记者调查发现,由于治保队员的流动性比较大,日常的管理、培训也极不规范,基本上是“老人带新人”模式的口头相传。治保队员该干什么、能干什么,大家只能“看着别人怎么干,咱就怎么办”。
陈兴承认,在对治保队员的管理上也存在漏洞,在动态监管和日常的管理方面还不是很到位,在今后的管理和教育上要吸取教训。
基层治理软肋亟待“医治”
治安保卫委员会(简称治保会或治保队)是基层群众性自治的治安保卫组织。全国数十万遍布乡村、社区、企业的治保队员担负着协助公安机关维护社会治安的任务,是一支维护治安的重要队伍。
以永平街道为例,街道派出所仅有62个民警,却有400多名治保队员。永平街道辖区内户籍人口只有2.5万人,但常住人口数量超过40万人。“警力紧缺导致治安压力很大,治保队员发挥着不可替代的核心作用。”陈兴说。
“治保队是一支撤不得、离不开的队伍,尤其是随着一些地方经济的快速发展和城市化进程的持续推进,基层警力不够的矛盾将日益突出,如何用好治保队这支队伍考验着地方政府的基层治理能力。”白云区一位基层政府官员说。

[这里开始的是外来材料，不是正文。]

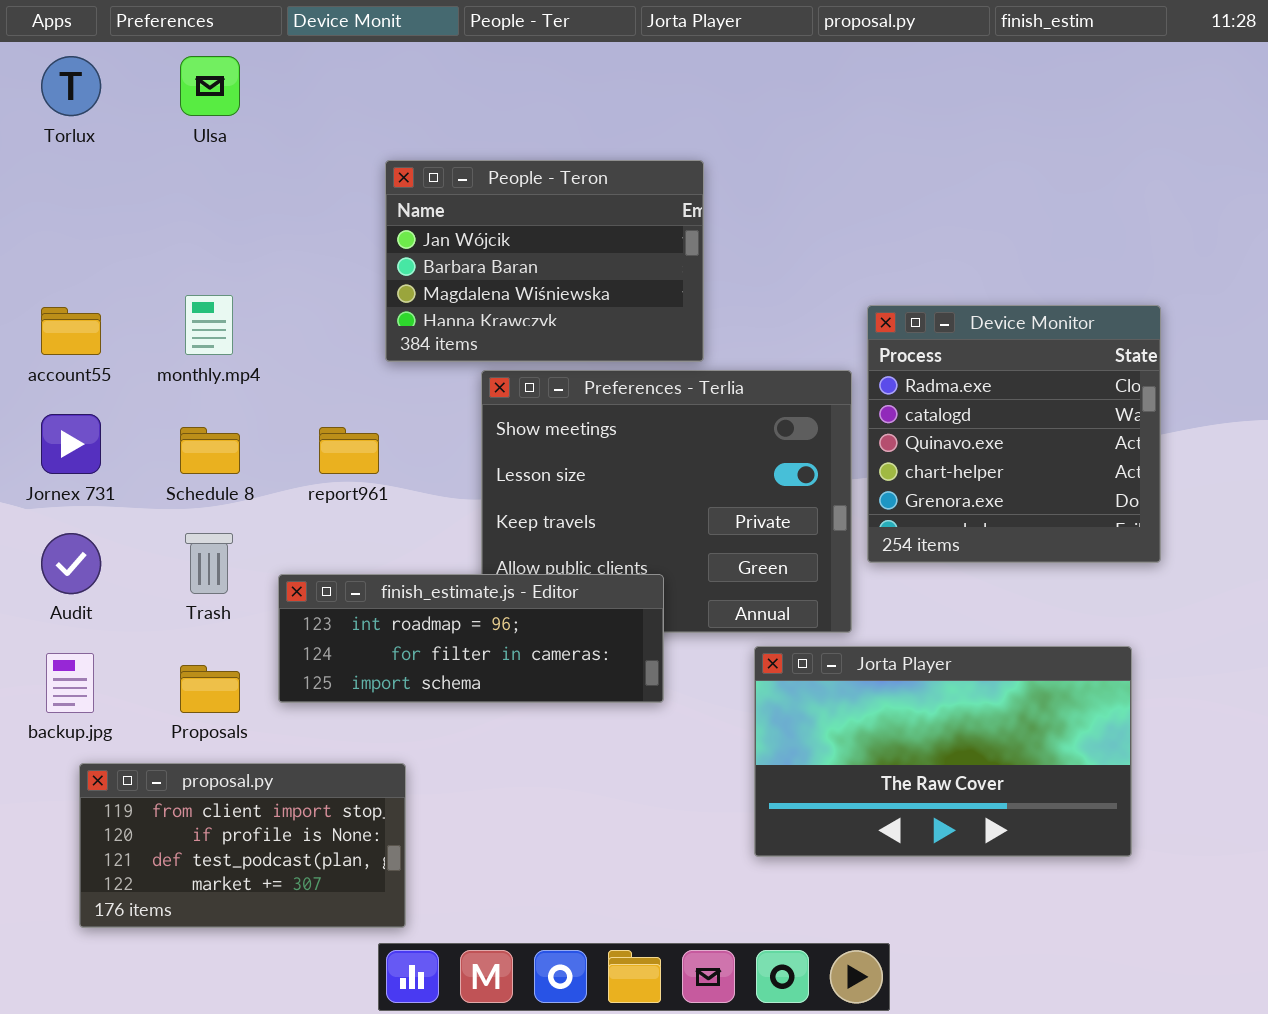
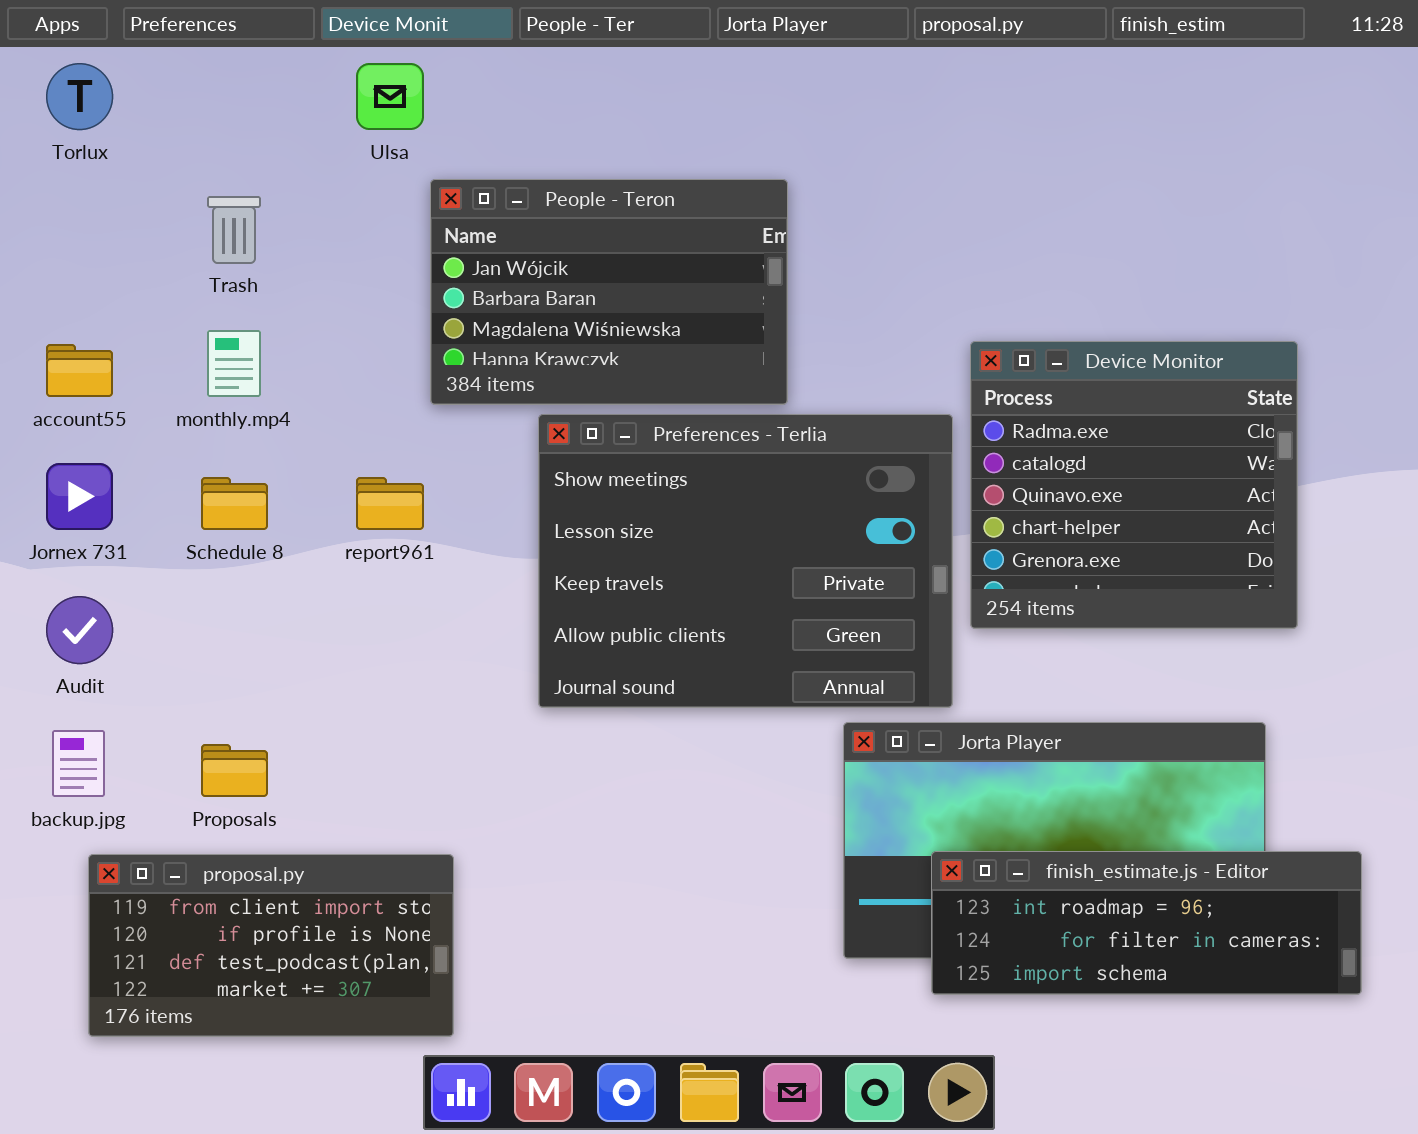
Ulsa: [180,56,240,116] -> [356,63,424,130], moved
Trash: [185,533,233,594] -> [207,196,261,264], moved
finish_estimate.js - Editor: [278,574,664,703] -> [931,851,1362,995], moved

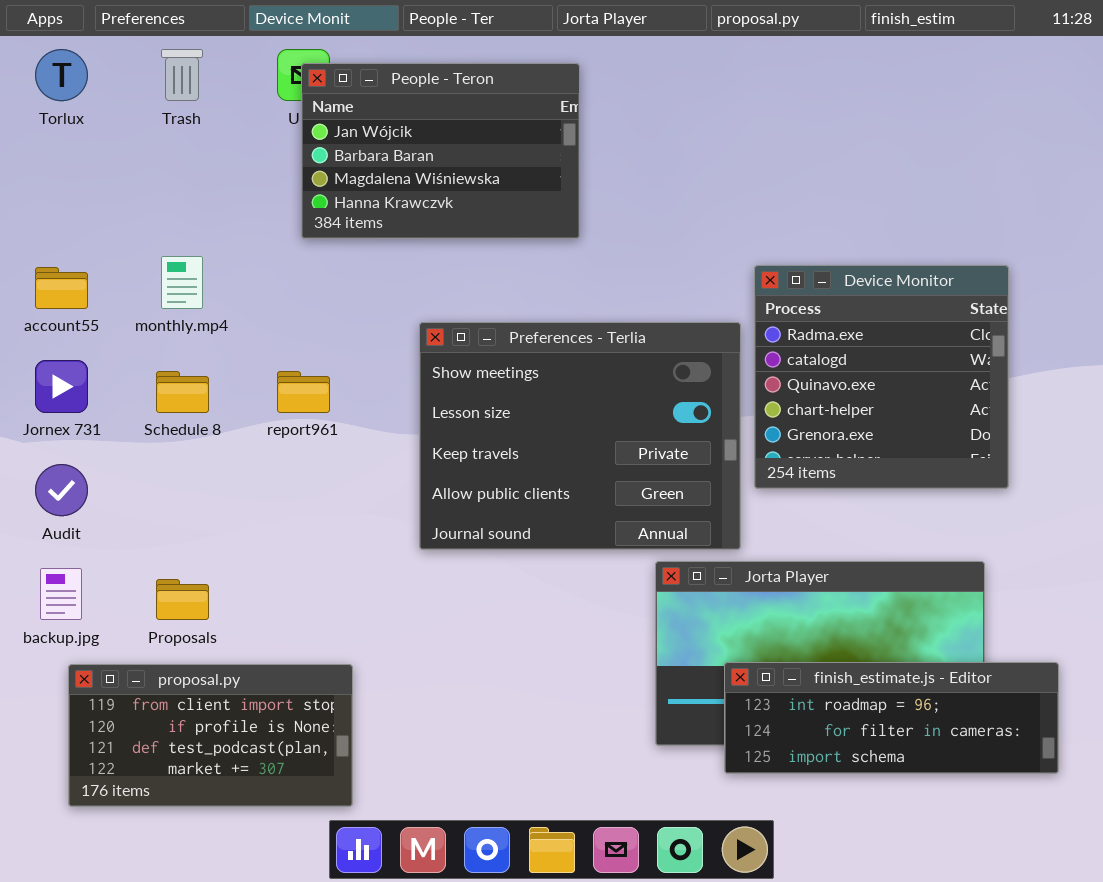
People - Teron: [430,179,788,405] -> [301,63,580,239], moved
Trash: [207,196,261,264] -> [161,49,203,101], moved

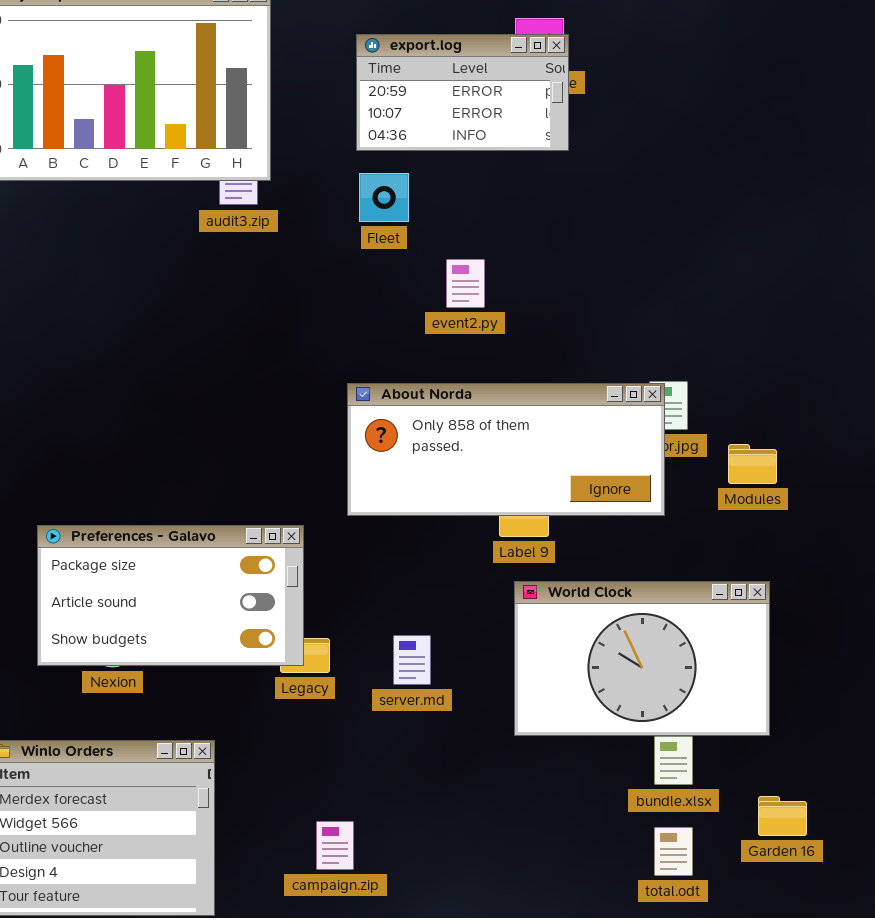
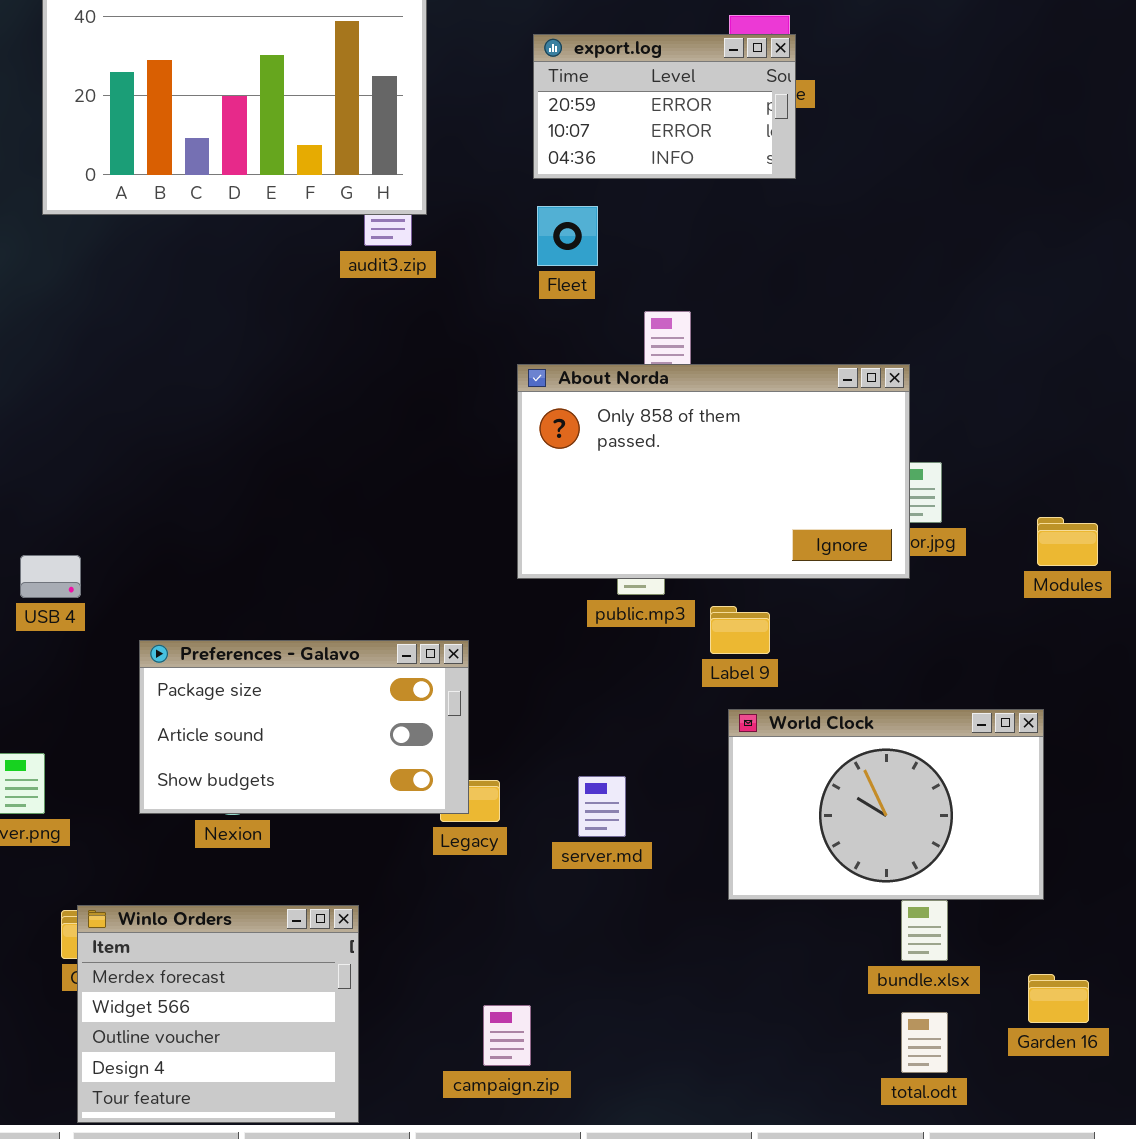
About Norda: [347,383,665,516] -> [517,364,910,579], moved, resized
Modules: [728,444,777,484] -> [1037,517,1098,566], moved

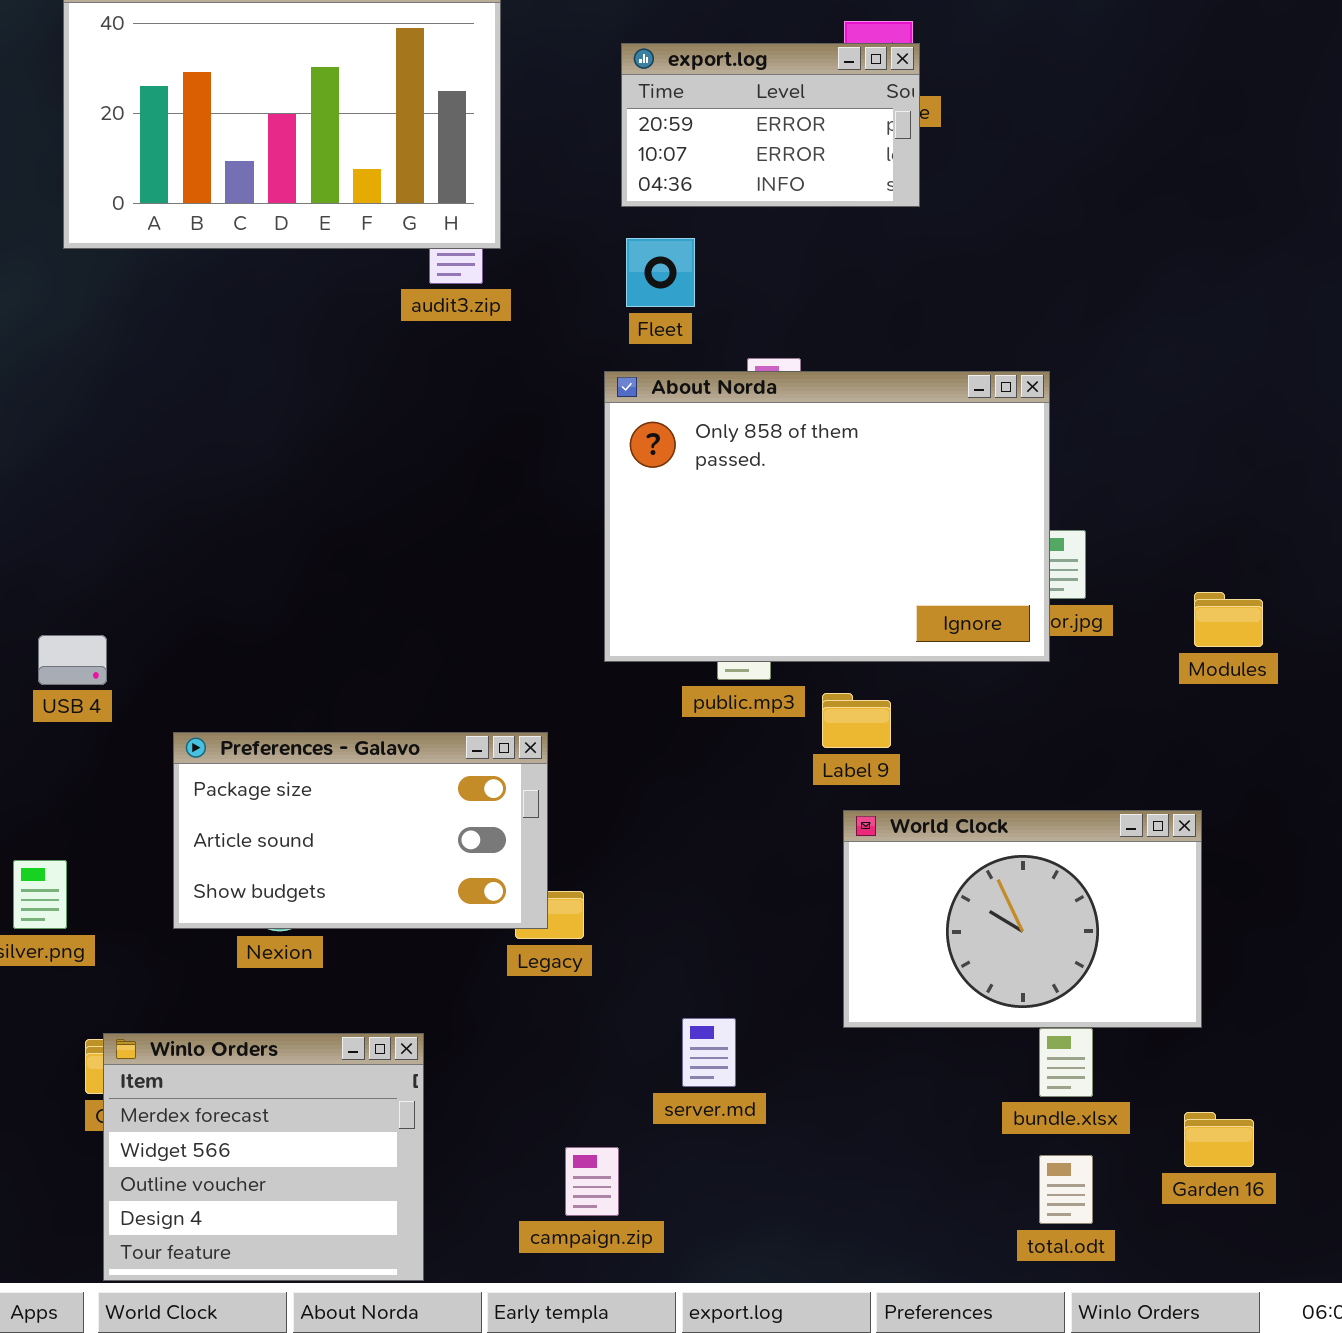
About Norda: [517,364,910,579] -> [604,371,1050,662], resized
server.md: [578,776,626,837] -> [682,1018,736,1087], moved

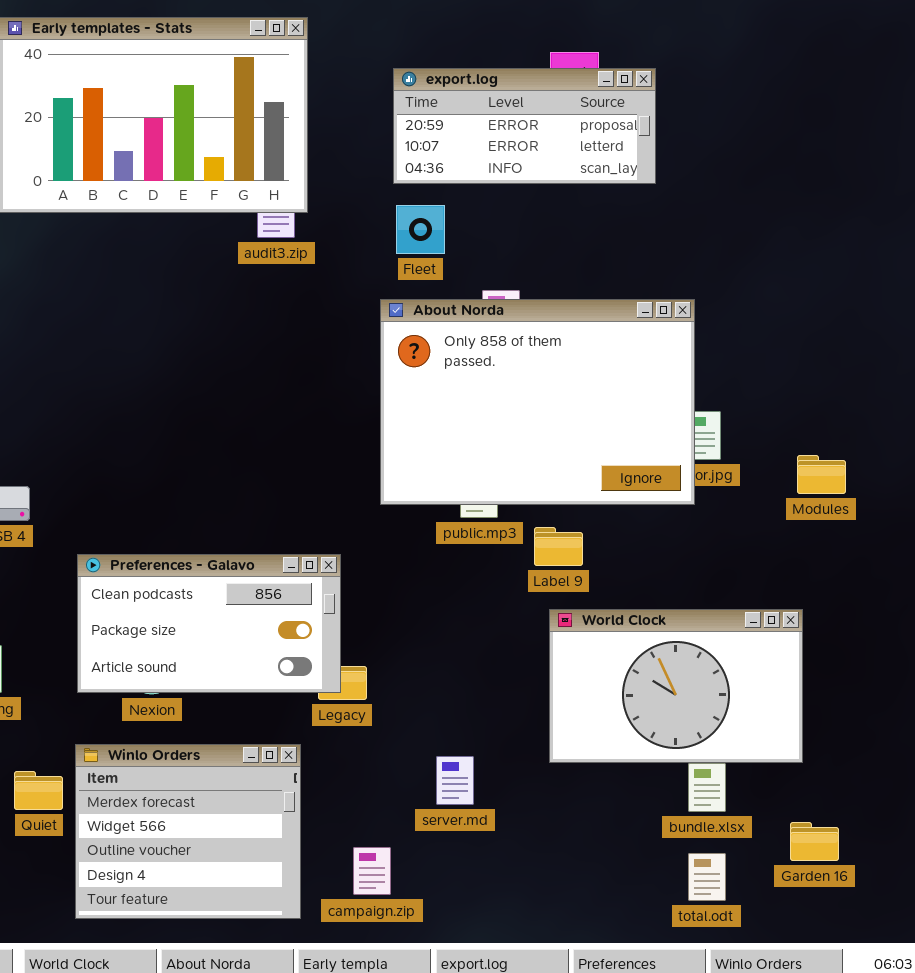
export.log: [621,43,920,207] -> [393,68,656,184], resized
Preferences - Galavo: [173,732,548,929] -> [77,554,341,693], scrolled up 1 row
Winlo Orders: [103,1033,424,1281] -> [75,744,301,919], moved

“决不能让治保队员肇事成为基层治理中的‘软肋’。”中山大学政务学院教授岳经纶说,有的地方社会上的“散兵游勇”换身衣服就变成了治保队员,但是其行为方式和思维方式都没有改变。
“要提高地方政府的基层治理能力,在治保队员人员招聘、日常管理培训方面要执行更加严格的规范和监督,对违规的治保队员要进行严肃处理。在人口倒挂成为新常态的地方,要优化警力配备,建设新的社会治理体系。”岳经纶说。